• [SOURCE EXTRACT]
#####

United States Court of Appeals, Seventh Circuit
Jul 12, 2022
39 F.4th 888 (7th Cir. 2022)

Opinion

No. 21-3059

07-12-2022

In the MATTER OF: Antonio TERRELL and Angel Marie Terrell, Debtors. Appeal of: Wisconsin Department of Children and Families

Michael J. Watton, Kirk Michael Fedewa, Attorneys, Watton Law Group, Milwaukee, WI, for Debtors. Michael D. Morris, Attorney, Office of the Attorney General, Wisconsin Department of Justice, Madison, WI, for Wisconsin Department of Children and Families.


Michael J. Watton, Kirk Michael Fedewa, Attorneys, Watton Law Group, Milwaukee, WI, for Debtors.

Michael D. Morris, Attorney, Office of the Attorney General, Wisconsin Department of Justice, Madison, WI, for Wisconsin Department of Children and Families.

Before Easterbrook, Wood, and Brennan, Circuit Judges.

Easterbrook, Circuit Judge.

#####

• [INFORMATION GIVEN]
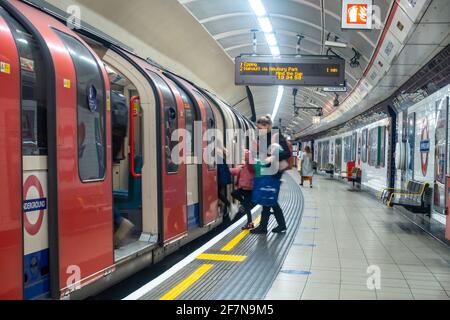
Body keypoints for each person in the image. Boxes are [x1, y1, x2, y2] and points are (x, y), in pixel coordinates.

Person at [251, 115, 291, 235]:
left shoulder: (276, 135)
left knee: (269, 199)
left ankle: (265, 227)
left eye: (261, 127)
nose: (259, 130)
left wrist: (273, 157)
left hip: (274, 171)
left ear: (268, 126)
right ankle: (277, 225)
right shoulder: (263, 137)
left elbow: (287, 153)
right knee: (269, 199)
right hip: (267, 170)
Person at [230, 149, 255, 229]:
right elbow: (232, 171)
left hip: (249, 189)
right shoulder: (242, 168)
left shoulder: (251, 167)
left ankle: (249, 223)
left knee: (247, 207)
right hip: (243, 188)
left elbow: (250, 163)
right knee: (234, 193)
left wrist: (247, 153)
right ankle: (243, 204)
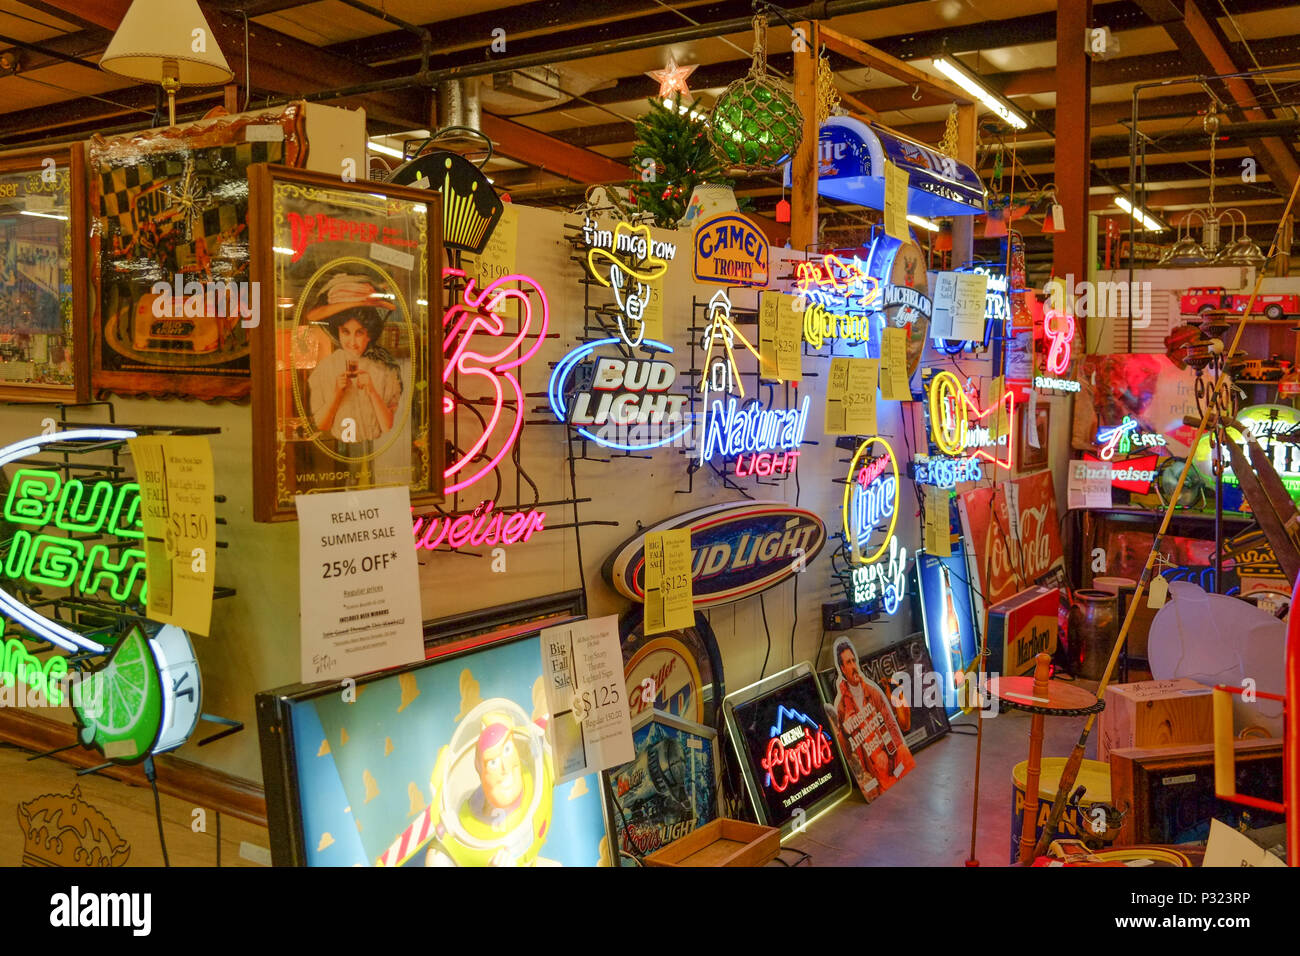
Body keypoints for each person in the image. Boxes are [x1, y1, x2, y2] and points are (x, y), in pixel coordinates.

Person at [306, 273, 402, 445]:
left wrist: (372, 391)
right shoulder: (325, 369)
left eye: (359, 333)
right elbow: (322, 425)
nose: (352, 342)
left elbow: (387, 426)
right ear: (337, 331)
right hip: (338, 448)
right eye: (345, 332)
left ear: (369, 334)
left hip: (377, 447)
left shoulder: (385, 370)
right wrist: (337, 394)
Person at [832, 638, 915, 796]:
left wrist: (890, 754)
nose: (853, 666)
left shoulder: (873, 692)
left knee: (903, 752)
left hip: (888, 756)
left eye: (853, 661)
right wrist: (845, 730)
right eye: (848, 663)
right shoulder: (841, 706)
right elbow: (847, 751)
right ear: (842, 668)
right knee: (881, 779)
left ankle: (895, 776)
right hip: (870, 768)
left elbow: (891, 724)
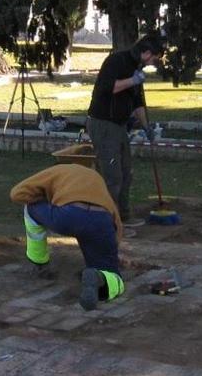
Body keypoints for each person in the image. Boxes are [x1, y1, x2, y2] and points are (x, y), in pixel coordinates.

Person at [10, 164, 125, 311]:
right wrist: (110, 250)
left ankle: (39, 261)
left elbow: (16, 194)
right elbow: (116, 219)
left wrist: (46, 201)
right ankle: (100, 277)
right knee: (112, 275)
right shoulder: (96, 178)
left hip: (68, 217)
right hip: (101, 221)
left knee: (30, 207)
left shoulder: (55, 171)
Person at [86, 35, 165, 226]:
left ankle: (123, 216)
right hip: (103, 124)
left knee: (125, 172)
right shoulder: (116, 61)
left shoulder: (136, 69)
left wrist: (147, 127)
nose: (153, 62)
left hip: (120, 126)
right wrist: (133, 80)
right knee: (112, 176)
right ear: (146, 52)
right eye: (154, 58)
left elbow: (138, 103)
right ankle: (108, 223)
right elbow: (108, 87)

#####

• [WORK TASK A]
From the Seventh Circuit opinion header, set down the passage starting with "In the MATTER" and going on through "Easterbrook, Circuit Judge.".
• [WORK TASK B]
Name every circuit judge listed in the Seventh Circuit opinion header as sitting on the panel.

• [EXPECTED ANSWER A]
In the MATTER OF: Antonio TERRELL and Angel Marie Terrell, Debtors. Appeal of: Wisconsin Department of Children and Families

Michael J. Watton, Kirk Michael Fedewa, Attorneys, Watton Law Group, Milwaukee, WI, for Debtors. Michael D. Morris, Attorney, Office of the Attorney General, Wisconsin Department of Justice, Madison, WI, for Wisconsin Department of Children and Families.


Michael J. Watton, Kirk Michael Fedewa, Attorneys, Watton Law Group, Milwaukee, WI, for Debtors.

Michael D. Morris, Attorney, Office of the Attorney General, Wisconsin Department of Justice, Madison, WI, for Wisconsin Department of Children and Families.

Before Easterbrook, Wood, and Brennan, Circuit Judges.

Easterbrook, Circuit Judge.

• [EXPECTED ANSWER B]
Easterbrook, Wood, Brennan